*Dataset items:*
* * *

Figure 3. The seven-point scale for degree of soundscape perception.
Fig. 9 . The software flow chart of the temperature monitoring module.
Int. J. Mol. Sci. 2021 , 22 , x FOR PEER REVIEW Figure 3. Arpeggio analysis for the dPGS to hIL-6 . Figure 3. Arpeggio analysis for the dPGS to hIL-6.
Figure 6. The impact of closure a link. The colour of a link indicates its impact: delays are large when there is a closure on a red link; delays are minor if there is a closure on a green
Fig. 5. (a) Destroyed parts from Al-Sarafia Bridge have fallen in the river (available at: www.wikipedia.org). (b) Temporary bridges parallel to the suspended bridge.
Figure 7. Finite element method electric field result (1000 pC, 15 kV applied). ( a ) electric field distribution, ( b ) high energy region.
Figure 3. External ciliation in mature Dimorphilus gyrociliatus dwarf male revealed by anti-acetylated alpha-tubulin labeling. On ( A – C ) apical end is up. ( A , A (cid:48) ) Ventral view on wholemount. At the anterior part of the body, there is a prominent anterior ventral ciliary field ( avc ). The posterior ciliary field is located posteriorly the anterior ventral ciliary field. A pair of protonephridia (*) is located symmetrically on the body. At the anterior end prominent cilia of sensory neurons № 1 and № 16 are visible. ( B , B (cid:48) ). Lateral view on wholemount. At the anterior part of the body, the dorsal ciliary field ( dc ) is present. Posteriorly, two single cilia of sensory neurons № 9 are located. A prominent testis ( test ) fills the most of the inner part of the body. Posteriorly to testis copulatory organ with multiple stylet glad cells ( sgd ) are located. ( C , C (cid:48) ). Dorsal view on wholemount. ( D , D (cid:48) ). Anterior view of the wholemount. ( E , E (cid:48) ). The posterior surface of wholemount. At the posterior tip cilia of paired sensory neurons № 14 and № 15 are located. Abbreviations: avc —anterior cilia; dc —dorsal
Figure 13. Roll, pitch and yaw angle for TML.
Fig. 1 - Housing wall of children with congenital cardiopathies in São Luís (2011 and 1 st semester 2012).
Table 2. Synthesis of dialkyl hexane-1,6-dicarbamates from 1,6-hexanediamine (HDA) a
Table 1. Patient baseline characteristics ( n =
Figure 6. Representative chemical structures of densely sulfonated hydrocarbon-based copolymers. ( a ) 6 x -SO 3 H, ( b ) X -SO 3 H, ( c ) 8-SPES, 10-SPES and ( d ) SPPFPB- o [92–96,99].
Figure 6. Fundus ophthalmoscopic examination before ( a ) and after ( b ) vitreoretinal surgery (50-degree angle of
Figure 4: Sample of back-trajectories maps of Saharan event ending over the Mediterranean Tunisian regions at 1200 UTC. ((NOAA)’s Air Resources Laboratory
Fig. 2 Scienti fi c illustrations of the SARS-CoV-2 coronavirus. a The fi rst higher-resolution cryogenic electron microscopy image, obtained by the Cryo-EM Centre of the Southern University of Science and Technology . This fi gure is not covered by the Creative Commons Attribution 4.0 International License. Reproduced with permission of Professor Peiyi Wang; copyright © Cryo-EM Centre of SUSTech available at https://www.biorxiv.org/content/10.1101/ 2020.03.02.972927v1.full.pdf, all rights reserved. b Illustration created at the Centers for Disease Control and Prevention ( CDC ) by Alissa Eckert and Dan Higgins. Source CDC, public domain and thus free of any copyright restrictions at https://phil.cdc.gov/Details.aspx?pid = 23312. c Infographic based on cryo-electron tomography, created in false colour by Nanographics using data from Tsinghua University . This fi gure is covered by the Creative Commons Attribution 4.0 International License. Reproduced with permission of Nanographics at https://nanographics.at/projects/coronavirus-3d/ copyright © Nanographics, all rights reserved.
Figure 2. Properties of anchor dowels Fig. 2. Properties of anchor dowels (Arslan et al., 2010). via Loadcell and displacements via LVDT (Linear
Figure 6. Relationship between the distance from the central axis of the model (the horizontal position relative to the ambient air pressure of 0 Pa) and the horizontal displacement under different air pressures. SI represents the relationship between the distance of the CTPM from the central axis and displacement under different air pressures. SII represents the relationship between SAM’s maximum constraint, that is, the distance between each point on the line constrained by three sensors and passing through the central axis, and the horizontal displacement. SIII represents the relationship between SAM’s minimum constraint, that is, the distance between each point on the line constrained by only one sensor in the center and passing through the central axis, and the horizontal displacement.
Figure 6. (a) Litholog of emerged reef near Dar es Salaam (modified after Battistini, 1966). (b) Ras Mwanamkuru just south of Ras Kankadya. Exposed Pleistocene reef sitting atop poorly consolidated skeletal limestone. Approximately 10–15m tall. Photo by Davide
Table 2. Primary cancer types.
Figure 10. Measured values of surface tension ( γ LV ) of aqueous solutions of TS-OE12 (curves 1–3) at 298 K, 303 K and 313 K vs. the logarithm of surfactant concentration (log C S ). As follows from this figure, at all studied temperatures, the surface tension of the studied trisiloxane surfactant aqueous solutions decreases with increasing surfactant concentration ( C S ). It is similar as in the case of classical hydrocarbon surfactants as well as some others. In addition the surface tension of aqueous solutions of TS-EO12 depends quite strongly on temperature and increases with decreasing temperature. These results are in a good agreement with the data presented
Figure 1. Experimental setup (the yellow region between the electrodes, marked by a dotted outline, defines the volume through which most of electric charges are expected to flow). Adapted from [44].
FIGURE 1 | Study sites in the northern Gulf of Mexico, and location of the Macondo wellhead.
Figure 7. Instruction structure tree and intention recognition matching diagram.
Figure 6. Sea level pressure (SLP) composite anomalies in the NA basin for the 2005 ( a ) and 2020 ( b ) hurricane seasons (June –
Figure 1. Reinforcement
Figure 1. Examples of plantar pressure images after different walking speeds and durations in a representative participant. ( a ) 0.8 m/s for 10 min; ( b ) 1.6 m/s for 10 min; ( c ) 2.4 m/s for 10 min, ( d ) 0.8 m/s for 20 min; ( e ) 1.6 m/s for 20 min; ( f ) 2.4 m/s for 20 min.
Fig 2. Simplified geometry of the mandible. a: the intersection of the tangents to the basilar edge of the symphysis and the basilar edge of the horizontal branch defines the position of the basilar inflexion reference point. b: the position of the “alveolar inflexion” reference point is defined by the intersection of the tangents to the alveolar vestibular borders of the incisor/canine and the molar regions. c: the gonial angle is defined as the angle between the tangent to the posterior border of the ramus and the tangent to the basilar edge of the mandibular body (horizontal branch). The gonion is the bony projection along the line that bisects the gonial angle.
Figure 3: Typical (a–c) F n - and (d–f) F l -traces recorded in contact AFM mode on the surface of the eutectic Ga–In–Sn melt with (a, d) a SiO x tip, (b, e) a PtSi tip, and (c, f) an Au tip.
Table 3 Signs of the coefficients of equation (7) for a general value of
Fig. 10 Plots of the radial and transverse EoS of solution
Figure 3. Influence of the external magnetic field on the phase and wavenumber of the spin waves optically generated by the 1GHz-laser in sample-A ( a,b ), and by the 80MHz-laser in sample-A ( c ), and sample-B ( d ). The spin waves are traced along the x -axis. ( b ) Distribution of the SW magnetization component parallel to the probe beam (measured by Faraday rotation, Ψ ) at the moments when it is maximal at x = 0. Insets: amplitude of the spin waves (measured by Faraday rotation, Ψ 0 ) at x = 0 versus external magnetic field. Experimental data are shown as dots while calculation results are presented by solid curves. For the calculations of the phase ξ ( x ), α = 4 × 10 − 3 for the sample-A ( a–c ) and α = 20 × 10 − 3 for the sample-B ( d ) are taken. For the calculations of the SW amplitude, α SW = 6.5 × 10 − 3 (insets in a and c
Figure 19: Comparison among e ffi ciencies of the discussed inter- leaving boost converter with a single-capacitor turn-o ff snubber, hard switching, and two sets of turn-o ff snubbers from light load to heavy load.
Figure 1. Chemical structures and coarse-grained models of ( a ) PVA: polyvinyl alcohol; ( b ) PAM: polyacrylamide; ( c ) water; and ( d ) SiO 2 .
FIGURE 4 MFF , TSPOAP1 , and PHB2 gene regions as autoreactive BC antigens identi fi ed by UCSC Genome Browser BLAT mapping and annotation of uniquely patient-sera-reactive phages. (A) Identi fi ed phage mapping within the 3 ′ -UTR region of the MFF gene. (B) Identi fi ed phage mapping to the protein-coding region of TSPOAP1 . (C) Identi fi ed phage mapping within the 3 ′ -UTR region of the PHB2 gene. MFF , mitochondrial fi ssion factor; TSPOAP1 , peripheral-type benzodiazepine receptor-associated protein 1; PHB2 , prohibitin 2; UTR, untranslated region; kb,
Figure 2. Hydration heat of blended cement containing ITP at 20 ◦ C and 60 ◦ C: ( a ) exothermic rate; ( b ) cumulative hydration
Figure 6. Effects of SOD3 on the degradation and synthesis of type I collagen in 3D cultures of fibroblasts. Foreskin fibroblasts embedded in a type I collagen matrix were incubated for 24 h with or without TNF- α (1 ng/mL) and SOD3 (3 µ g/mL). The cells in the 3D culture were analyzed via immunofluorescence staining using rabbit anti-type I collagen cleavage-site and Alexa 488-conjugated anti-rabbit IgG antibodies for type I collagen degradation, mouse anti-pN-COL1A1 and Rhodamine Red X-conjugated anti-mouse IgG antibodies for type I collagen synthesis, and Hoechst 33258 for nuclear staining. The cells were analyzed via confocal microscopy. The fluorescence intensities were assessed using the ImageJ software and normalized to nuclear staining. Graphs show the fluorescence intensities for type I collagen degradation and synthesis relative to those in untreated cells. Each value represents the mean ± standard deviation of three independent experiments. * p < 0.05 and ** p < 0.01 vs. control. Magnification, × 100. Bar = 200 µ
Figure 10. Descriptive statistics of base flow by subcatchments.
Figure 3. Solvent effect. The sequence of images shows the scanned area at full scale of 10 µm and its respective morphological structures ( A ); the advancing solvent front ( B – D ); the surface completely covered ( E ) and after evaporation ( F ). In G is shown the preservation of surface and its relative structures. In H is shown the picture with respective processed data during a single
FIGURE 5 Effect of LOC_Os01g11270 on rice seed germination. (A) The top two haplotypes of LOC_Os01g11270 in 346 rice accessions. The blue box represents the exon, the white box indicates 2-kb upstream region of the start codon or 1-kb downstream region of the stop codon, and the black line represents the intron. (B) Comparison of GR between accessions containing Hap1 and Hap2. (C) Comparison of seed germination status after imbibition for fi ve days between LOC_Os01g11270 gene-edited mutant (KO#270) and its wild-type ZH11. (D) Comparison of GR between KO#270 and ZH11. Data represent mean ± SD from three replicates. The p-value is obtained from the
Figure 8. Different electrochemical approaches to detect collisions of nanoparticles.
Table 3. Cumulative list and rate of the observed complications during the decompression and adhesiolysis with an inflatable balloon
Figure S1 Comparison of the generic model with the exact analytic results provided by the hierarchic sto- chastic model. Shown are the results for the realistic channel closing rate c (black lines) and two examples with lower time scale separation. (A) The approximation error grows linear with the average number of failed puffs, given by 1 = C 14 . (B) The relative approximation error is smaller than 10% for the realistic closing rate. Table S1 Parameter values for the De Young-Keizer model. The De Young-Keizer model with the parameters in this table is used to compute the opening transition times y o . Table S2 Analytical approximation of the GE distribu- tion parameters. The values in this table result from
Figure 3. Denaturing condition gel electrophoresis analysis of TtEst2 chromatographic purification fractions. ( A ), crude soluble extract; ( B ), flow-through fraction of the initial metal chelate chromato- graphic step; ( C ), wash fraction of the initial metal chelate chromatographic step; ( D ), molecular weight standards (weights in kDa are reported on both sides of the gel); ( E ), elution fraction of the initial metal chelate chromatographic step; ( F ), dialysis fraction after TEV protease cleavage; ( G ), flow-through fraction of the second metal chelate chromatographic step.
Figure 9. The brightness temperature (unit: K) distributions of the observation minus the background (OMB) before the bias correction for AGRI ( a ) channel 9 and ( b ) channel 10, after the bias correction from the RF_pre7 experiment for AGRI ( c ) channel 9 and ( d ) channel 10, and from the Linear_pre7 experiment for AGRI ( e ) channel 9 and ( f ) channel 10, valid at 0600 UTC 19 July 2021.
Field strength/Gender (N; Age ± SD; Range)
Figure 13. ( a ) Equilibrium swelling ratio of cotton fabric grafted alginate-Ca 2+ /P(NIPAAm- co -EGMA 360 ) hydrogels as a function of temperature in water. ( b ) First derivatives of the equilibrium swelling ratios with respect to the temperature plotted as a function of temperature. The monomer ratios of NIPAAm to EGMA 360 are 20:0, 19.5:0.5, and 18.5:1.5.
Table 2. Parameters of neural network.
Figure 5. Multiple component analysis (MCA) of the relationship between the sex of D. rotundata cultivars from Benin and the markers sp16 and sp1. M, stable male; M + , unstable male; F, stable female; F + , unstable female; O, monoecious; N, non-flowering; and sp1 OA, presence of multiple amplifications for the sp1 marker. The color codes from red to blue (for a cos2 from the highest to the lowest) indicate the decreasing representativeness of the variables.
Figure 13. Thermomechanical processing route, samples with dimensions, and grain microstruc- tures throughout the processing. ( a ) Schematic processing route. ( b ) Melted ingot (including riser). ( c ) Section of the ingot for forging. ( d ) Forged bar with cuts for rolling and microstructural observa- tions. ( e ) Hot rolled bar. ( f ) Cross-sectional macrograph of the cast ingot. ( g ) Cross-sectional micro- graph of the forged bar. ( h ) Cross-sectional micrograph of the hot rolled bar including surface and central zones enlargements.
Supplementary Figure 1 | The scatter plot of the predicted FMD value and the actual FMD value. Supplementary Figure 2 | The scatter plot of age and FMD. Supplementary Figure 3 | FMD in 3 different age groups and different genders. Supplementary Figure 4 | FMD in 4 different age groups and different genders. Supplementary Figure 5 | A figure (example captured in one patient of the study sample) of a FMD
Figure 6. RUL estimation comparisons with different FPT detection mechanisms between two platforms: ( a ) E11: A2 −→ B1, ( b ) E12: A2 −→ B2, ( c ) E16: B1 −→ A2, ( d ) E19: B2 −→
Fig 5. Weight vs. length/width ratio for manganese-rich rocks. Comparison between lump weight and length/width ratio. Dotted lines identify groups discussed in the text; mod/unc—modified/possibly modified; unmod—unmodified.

* * *

Word for word, restate the data above from its first line down to and including the line with "Figure 7. Finite".

Figure 3. The seven-point scale for degree of soundscape perception.
Fig. 9 . The software flow chart of the temperature monitoring module.
Int. J. Mol. Sci. 2021 , 22 , x FOR PEER REVIEW Figure 3. Arpeggio analysis for the dPGS to hIL-6 . Figure 3. Arpeggio analysis for the dPGS to hIL-6.
Figure 6. The impact of closure a link. The colour of a link indicates its impact: delays are large when there is a closure on a red link; delays are minor if there is a closure on a green
Fig. 5. (a) Destroyed parts from Al-Sarafia Bridge have fallen in the river (available at: www.wikipedia.org). (b) Temporary bridges parallel to the suspended bridge.
Figure 7. Finite element method electric field result (1000 pC, 15 kV applied). ( a ) electric field distribution, ( b ) high energy region.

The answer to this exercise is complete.